▶ _À FAIRE_:
1: D'après la citation d'Elie Baussart dans le texte sur Elie Baussart, dans quel but la Wallonie devrait-elle définir et pratiquer une politique wallonne ? Répondez en une à trois phrases.
2: Poursuivez le texte sur Elie Baussart à partir de sa dernière phrase.

▶ _EXTRAIT DU TEXTE_:
------------------------------------------------------------------------

12 septembre, 2016 (09:53) | accueil | By: admin

Pour cette ultime publication de notre ASBL, il nous a semblé opportun de rappeler succinctement la pensée de Elie BAUSSART, ses combats, et de les mettre dans la perspective d’aujourd’hui et, surtout, de demain.

  1. Le militant wallon

Elie BAUSSART écrivait :«  (La Wallonie) va-t-elle, comme elle l’a fait jusqu’ici, continuer à identifier le bien commun de la Wallonie et le bien commun de la Belgique, celui-là étant toujours garanti quand celui-ci est assuré, ou, pour que ses fils aient la place et les possibilités qui leur reviennent dans la communauté nationale, va-t-elle définir et pratiquer une politique wallonne, à l’instar de la Flandre, qui poursuit, elle, une politique flamande ?

Je pense que nous  n’avons pas le choix. »

Longtemps, très longtemps, les politiques wallons ont identifié le bien de la Wallonie à celui de la Belgique. Il n’y a pas très longtemps encore,  le 23 novembre 2010, Paul MAGNETTE, par ailleurs Ministre-Président de la Région wallonne, à l’auditorium de l’UT de Charleroi où les régionalistes wallons tenaient leur assemblée générale, ironisait sur l’âge des participants, signifiant par-là que, selon lui, le Mouvement wallon avait pris un coup de vieux.

------------------------------------------------------------------------

▶ _DONNÉES ENREGISTRÉES_:
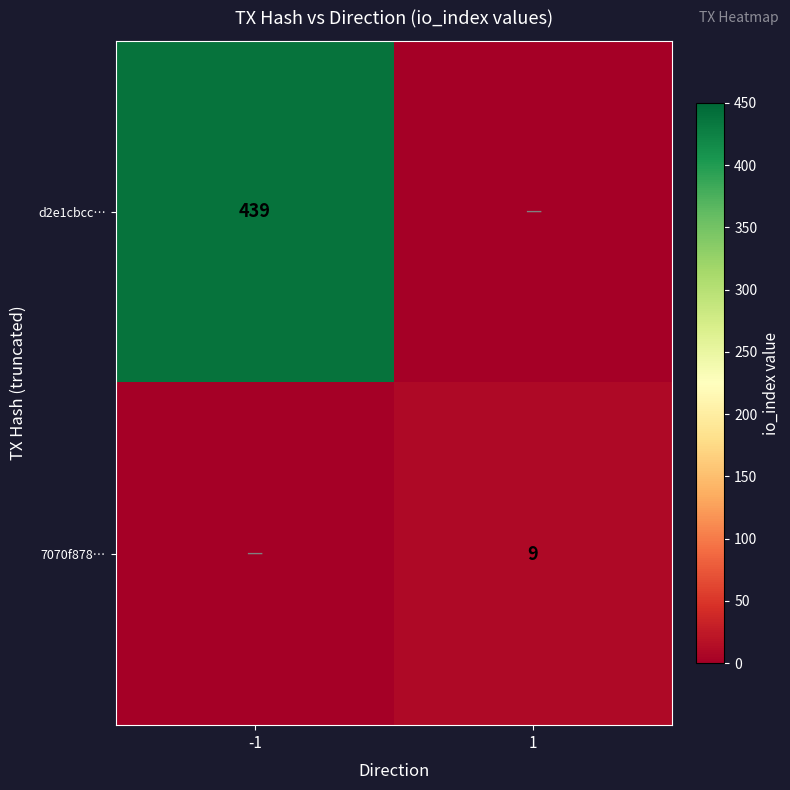

True or false: d2e1cbcc… has a value of 439 at -1.

True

------------------------------------------------------------------------

▶ _RÉPONSES ATTENDUES_:
1: Selon Elie Baussart, la Wallonie devrait définir et pratiquer une politique wallonne pour que ses fils aient la place et les possibilités qui leur reviennent dans la communauté nationale. Elle ferait ainsi comme la Flandre, qui poursuit une politique flamande.

2:
Et voilà que ce dernier, le 7 juin de cette année, déclare tout de go : « La Wallonie reste eunuque sans la compétence de la culture et de l’enseignement » Ni plus, ni moins que ce que la Manifeste  pour la culture wallonne  réclame à cor et à cris depuis 1983 ; relayé ensuite par le Manifeste pour une Wallonie maîtresse de sa culture, de son éducation et de sa recherche en 2003, document à la rédaction duquel en tant que Fondation nous avons activement travaillé.

Il existe donc toujours et plus que jamais un avenir pour l’idée wallonne que se faisait Elie BAUSSART : « Le régionalisme a horreur des constructions idéologiques qui violentent la géographie, l’histoire et la psychologie ; ce n’est pas lui qui proclamerait les droits de l’homme : il se défie des théories idéalistes parce que ses enquêtes et ses travaux lui ont appris à connaître la complexité de toutes les questions qu’on résout surtout par des approches successives où il entre beaucoup de bon sens et plus encore de bonne volonté.

 Le régionaliste est persuadé qu’on ne réforme pas la société par des décrets providentiels émanés d’un souverain ou d’une assemblée délibérante.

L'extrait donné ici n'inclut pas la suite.